The 2008 SRC excursion was initially planned for Mozambique. A programme was arranged with the Eduardo Mondlane University (EMU) in Maputo. However, due to the unfortunate spate of xenophobic attacks on African foreigner nationals during May and June, it became unclear whether the planned trip should still take place or not. The SRC assured the University on more than one occasion that the trip would still take place. However, during the weekend of 15 June, some SRC members indicated to the Chairperson that their parents were not happy about them going across the border due to conflicting stories they received about “retaliatory attacks” in Mozambique. An emergency meeting was then convened by the Chairperson on 18 June to take a final decision on whether to go or not. The few that had attended the meeting confirmed that the majority of the SRC members wanted to go on an excursion and that they wanted the University to find a place locally. Following a discussion on the few suggestions made, it was decided that a trip to the sea, preferably Port Edward again, should be made – hence the last-minute booking of the Port Edward Resort.

On the following Monday, the Vice Principal, Prof De Beer asked the Dean of Students and the Chairperson of the SRC to confirm whether the trip was still on as he was already preparing himself for his presentation. The Chairperson confirmed that ten people would be attending. She would be among the ten attending. To the surprise of other SRC members, she did not turn up on 27 June, the day the journey commenced. Until the Monday of the following week, there was still hope that she would still be coming to join the group.

One of the remaining four would be joining the trip on the Sunday evening following the conference he was attending in Bloemfontein, and he did. Of the remaining three, one had called in the morning of 27 June to say that there was an attempted burglary at his mother’s house and that he wanted to monitor the situation for a while. The Coordinator: Student Governance was informed during the course of the day (27th) that one other member was with the SRC Chairperson on a visit to Mozambique.

The University can confirm that the booking that was made on 18 June was initially for 12 SRC members and four staff members. At that stage, 12 SRC members were expected. However, the number was reduced to 6 after 4 people failed to turn up. On the whole, the trip still cost less than the 2007 excursion and far less than the Western Cape trips undertaken by previous SCRs, including the one led by Mr Janse van Rensburg, the previous SRC president mentioned in the Beeld article.

Given the above hard facts, the University finds it strange that certain members of the SRC, in conjunction with a previous president of the SRC took the liberty to talk to the newspapers conveying a consciously distorted version of the story. The treasurer whose name is mentioned in the Campus Beeld acted as the leader of the group and he enthusiastically organized the Margate and restaurant visits as well as chaired student sessions at which certain strategies were discussed. He submitted a report on this on his return.

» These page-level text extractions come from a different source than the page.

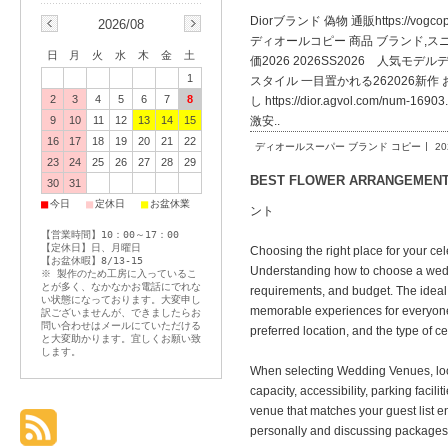
Diorブランド 偽物 通販https://vo
2026/08
ディオールコピー 商品 ブランド,スニーカー
日
月
火
水
木
金
土
価2026 2026SS2026 人気モデルディオ
1
スタイル 一目置かれる262026新作
2
3
4
5
6
7
8
し https://dior.agvol.co
9
10
11
12
13
14
15
激安..
16
17
18
19
20
21
22
ディオールスーパー ブランド コピー
20
23
24
25
26
27
28
29
BEST FLOWER ARRANGEME
30
31
■
■
■
今日
定休日
お盆休業
ント
【営業時間】10：00～17：00
【定休日】日、月曜日
Choosing the right place for your ce
【お盆休暇】8/13-15
Understanding how to choose a wedd
※ 製作のため工房に入っているこ
とが多く、なかなかお電話にでれな
requirements, and budget. The ideal
い状態になっております。大変申し
memorable experiences for everyone 
訳ございませんが、できましたらお
問い合わせはメールにていただける
preferred location, and the type of c
と大変助かります。宜しくお願い致
します。
When selecting Wedding Venues, loo
capacity, accessibility, parking facil
venue that matches your guest list e
personally and discussing packages,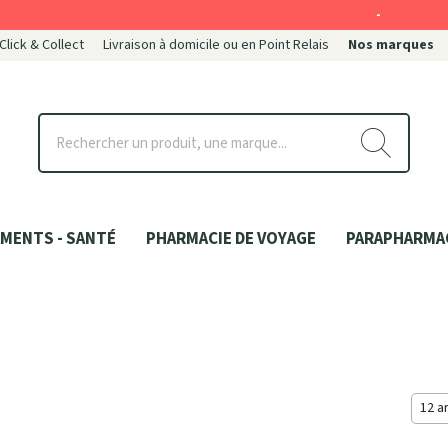
-
 Click & Collect
Livraison à domicile ou en Point Relais
Nos marques
ce
MENTS - SANTÉ
PHARMACIE DE VOYAGE
PARAPHARMA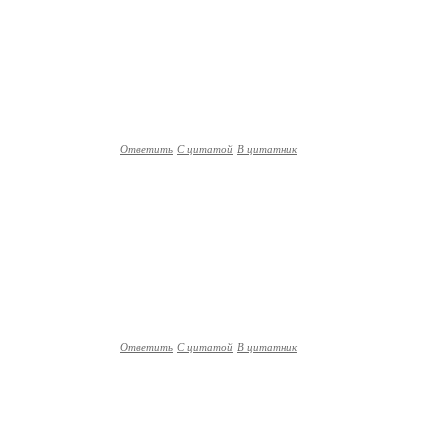
Ответить
С цитатой
В цитатник
Ответить
С цитатой
В цитатник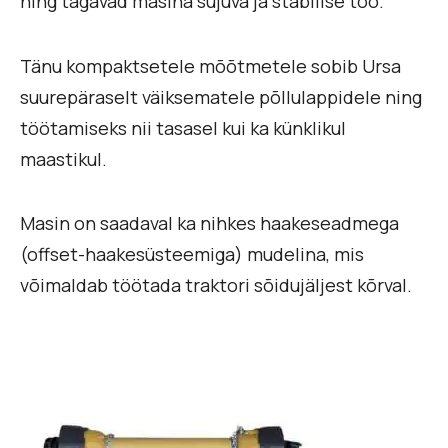
ning tagavad masina sujuva ja stabiilse töö.
Tänu kompaktsetele mõõtmetele sobib Ursa
suurepäraselt väiksematele põllulappidele ning
töötamiseks nii tasasel kui ka künklikul
maastikul.
Masin on saadaval ka nihkes haakeseadmega
(offset-haakesüsteemiga) mudelina, mis
võimaldab töötada traktori sõidujäljest kõrval.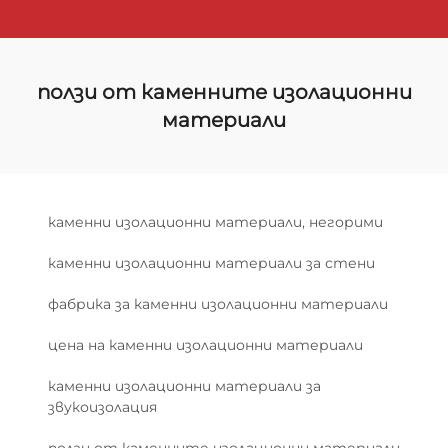
ползи от каменните изолационни
материали
каменни изолационни материали, негорими
каменни изолационни материали за стени
фабрика за каменни изолационни материали
цена на каменни изолационни материали
каменни изолационни материали за
звукоизолация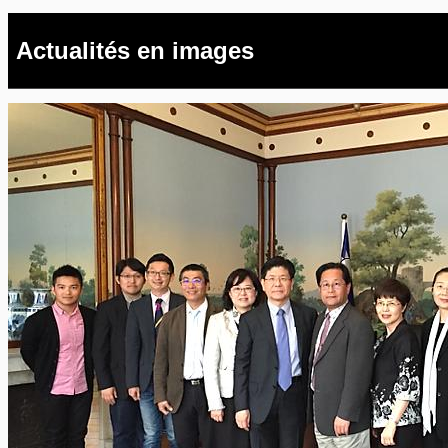
Actualités en images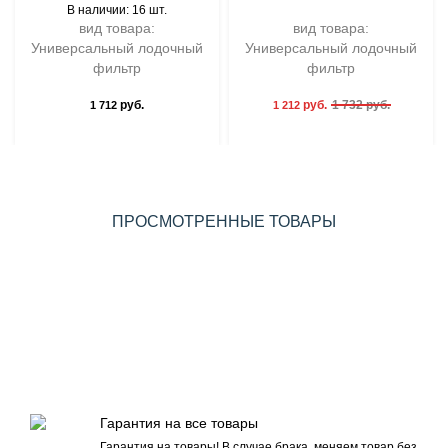
В наличии: 16 шт.
вид товара:
вид товара:
Универсальный лодочный
Универсальный лодочный
фильтр
фильтр
руб.
руб.
1 732 руб.
1 712
1 212
ПРОСМОТРЕННЫЕ ТОВАРЫ
Гарантия на все товары
Гарантия на товары! В случае брака, меняем товар без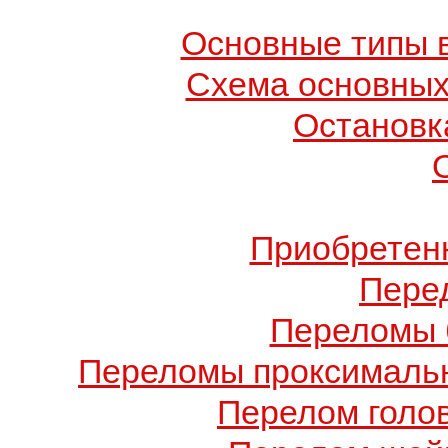
Основные типы в
Схема основных
Остановк
Приобретен
Пере
Переломы 
Переломы проксимальн
Перелом голов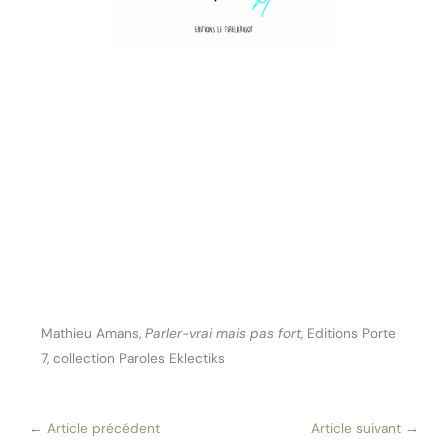
Mathieu Amans,
Parler-vrai mais pas fort
, Editions Porte
7, collection Paroles Eklectiks
←
Article précédent
Article suivant
→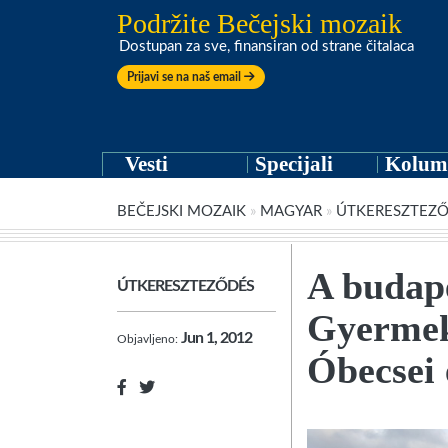
Podržite Bečejski mozaik
Dostupan za sve, finansiran od strane čitalaca
Prijavi se na naš email
Vesti
Specijali
Kolum
BEČEJSKI MOZAIK
»
MAGYAR
»
ÚTKERESZTEZ
A budape
ÚTKERESZTEZŐDÉS
Gyermek
Jun 1, 2012
Objavljeno:
Óbecsei 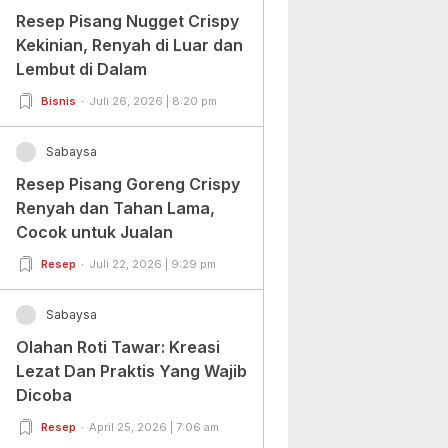
Resep Pisang Nugget Crispy
Kekinian, Renyah di Luar dan
Lembut di Dalam
Bisnis
Juli 26, 2026 | 8:20 pm
Sabaysa
Resep Pisang Goreng Crispy
Renyah dan Tahan Lama,
Cocok untuk Jualan
Resep
Juli 22, 2026 | 9:29 pm
Sabaysa
Olahan Roti Tawar: Kreasi
Lezat Dan Praktis Yang Wajib
Dicoba
Resep
April 25, 2026 | 7:06 am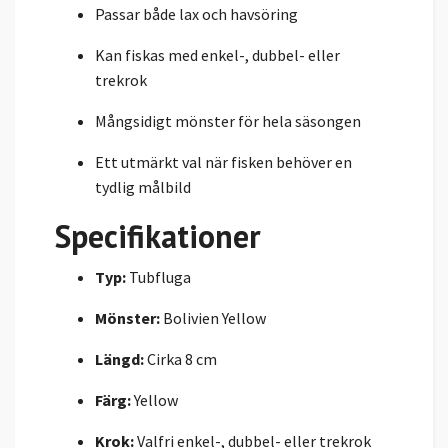
Passar både lax och havsöring
Kan fiskas med enkel-, dubbel- eller
trekrok
Mångsidigt mönster för hela säsongen
Ett utmärkt val när fisken behöver en
tydlig målbild
Specifikationer
Typ:
Tubfluga
Mönster:
Bolivien Yellow
Längd:
Cirka 8 cm
Färg:
Yellow
Krok:
Valfri enkel-, dubbel- eller trekrok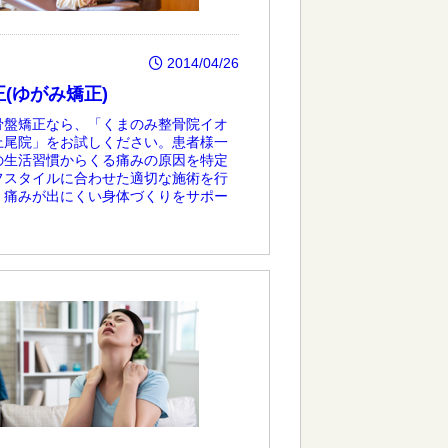
2014/04/26
(ゆがみ矯正)
骨盤矯正なら、「くまのみ整骨院イオ
上尾院」をお試しください。患者様一
の生活習慣からくる痛みの原因を特定
フスタイルに合わせた適切な施術を行
、痛みが出にくい身体づくりをサポー
。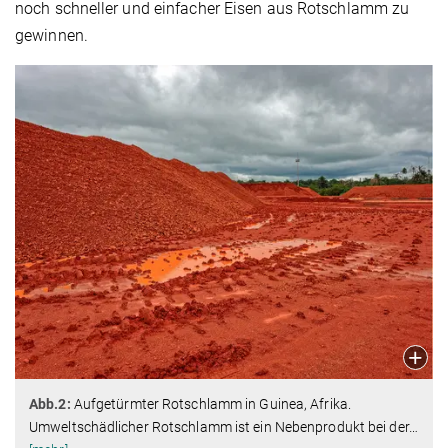
noch schneller und einfacher Eisen aus Rotschlamm zu
gewinnen.
Abb.2:
Aufgetürmter Rotschlamm in Guinea, Afrika.
Umweltschädlicher Rotschlamm ist ein Nebenprodukt bei der
…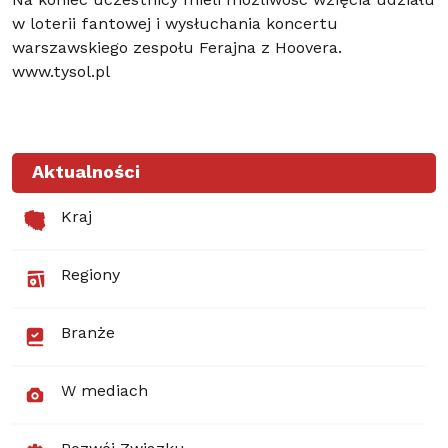
Na koniec uczestnicy mieli możliwość wzięcia udziału
w loterii fantowej i wysłuchania koncertu
warszawskiego zespołu Ferajna z Hoovera.
www.tysol.pl
Aktualności
Kraj
Regiony
Branże
W mediach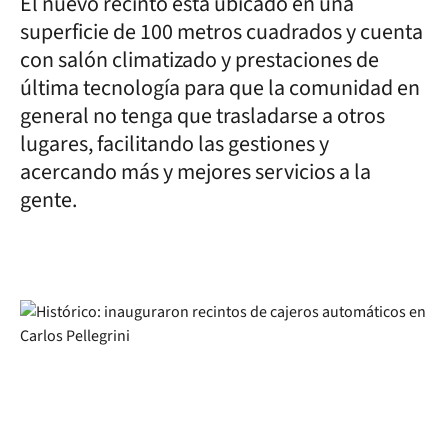
El nuevo recinto está ubicado en una
superficie de 100 metros cuadrados y cuenta
con salón climatizado y prestaciones de
última tecnología para que la comunidad en
general no tenga que trasladarse a otros
lugares, facilitando las gestiones y
acercando más y mejores servicios a la
gente.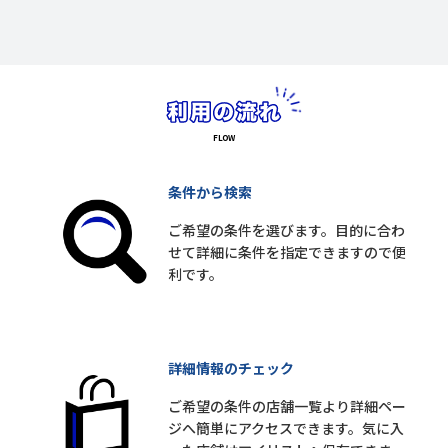
条件から検索
ご希望の条件を選びます。目的に合わ
せて詳細に条件を指定できますので便
利です。
詳細情報のチェック
ご希望の条件の店舗一覧より詳細ペー
ジへ簡単にアクセスできます。気に入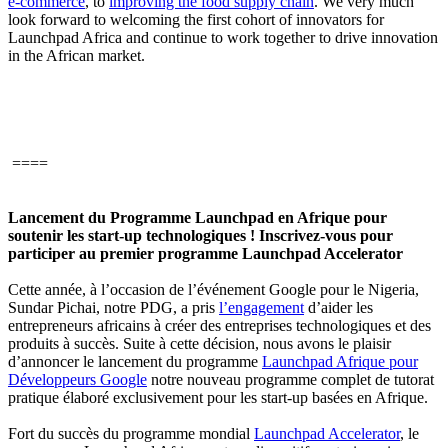
e-commerce
, to
improving the food supply chain
. We very much
look forward to welcoming the first cohort of innovators for
Launchpad Africa and continue to work together to drive innovation
in the African market.
====
Lancement du Programme Launchpad en Afrique pour
soutenir les start-up technologiques ! Inscrivez-vous pour
participer au premier programme Launchpad Accelerator
Cette année, à l’occasion de l’événement Google pour le Nigeria,
Sundar Pichai, notre PDG, a pris
l’engagement
d’aider les
entrepreneurs africains à créer des entreprises technologiques et des
produits à succès. Suite à cette décision, nous avons le plaisir
d’annoncer le lancement du programme
Launchpad Afrique pour
Développeurs Google
notre nouveau programme complet de tutorat
pratique élaboré exclusivement pour les start-up basées en Afrique.
Fort du succès du programme mondial
Launchpad Accelerator
, le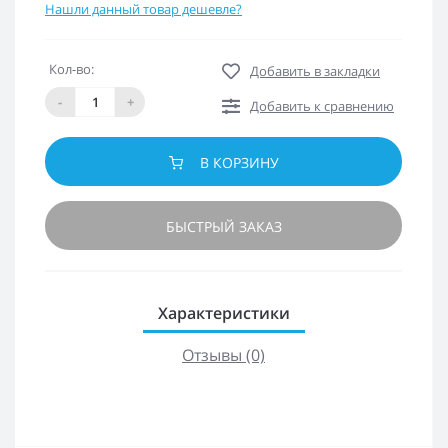
Нашли данный товар дешевле?
Кол-во:
Добавить в закладки
-
+
Добавить к сравнению
В КОРЗИНУ
БЫСТРЫЙ ЗАКАЗ
Характеристики
Отзывы (0)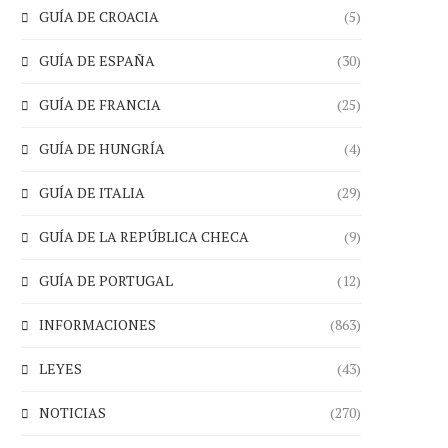
GUÍA DE CROACIA
(5)
GUÍA DE ESPAÑA
(30)
GUÍA DE FRANCIA
(25)
GUÍA DE HUNGRÍA
(4)
GUÍA DE ITALIA
(29)
GUÍA DE LA REPÚBLICA CHECA
(9)
GUÍA DE PORTUGAL
(12)
INFORMACIONES
(863)
LEYES
(43)
NOTICIAS
(270)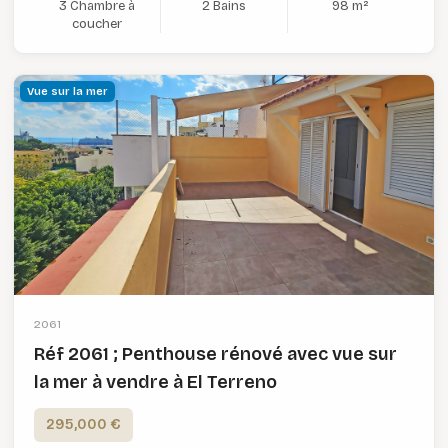
3 Chambre à
2 Bains
98 m²
coucher
Vue sur la mer
2061
Réf 2061 ; Penthouse rénové avec vue sur
la mer à vendre à El Terreno
295,000 €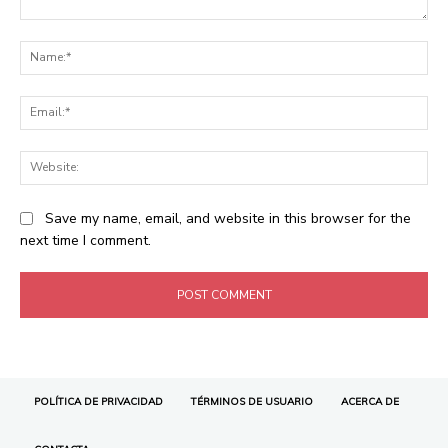
POLÍTICA DE PRIVACIDAD
TÉRMINOS DE USUARIO
ACERCA DE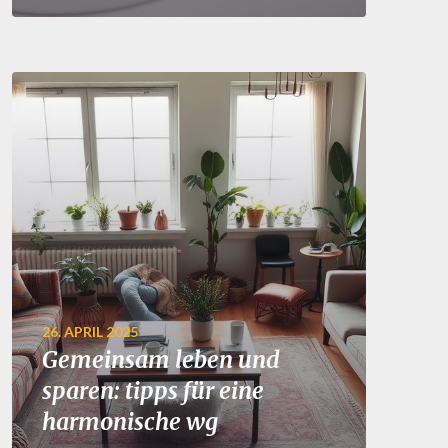
26. APRIL 2025
Gemeinsam leben und
sparen: tipps für eine
harmonische wg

It is therefore hypocritical of anyone who was part of the excursion to claim that it was chaotic and a waste of time and money. If anything, those who attended the training session did everything as planned, save that the numbers were lesser than expected. They too gave a very positive feedback about the excursion.

Our opinion is that the newspaper was approached with the view to deflect the focus on the irresponsible behaviour of students who committed themselves to the trip and ended up pulling out at the last minute, this causing financial losses to the University. It is therefore not surprising that the newspaper article does not refer at all to that behaviour.

Journalists (especially cadets) should scrutinize the motive of their sources before rushing into writing stories. It is possible that some sources could have ulterior motives.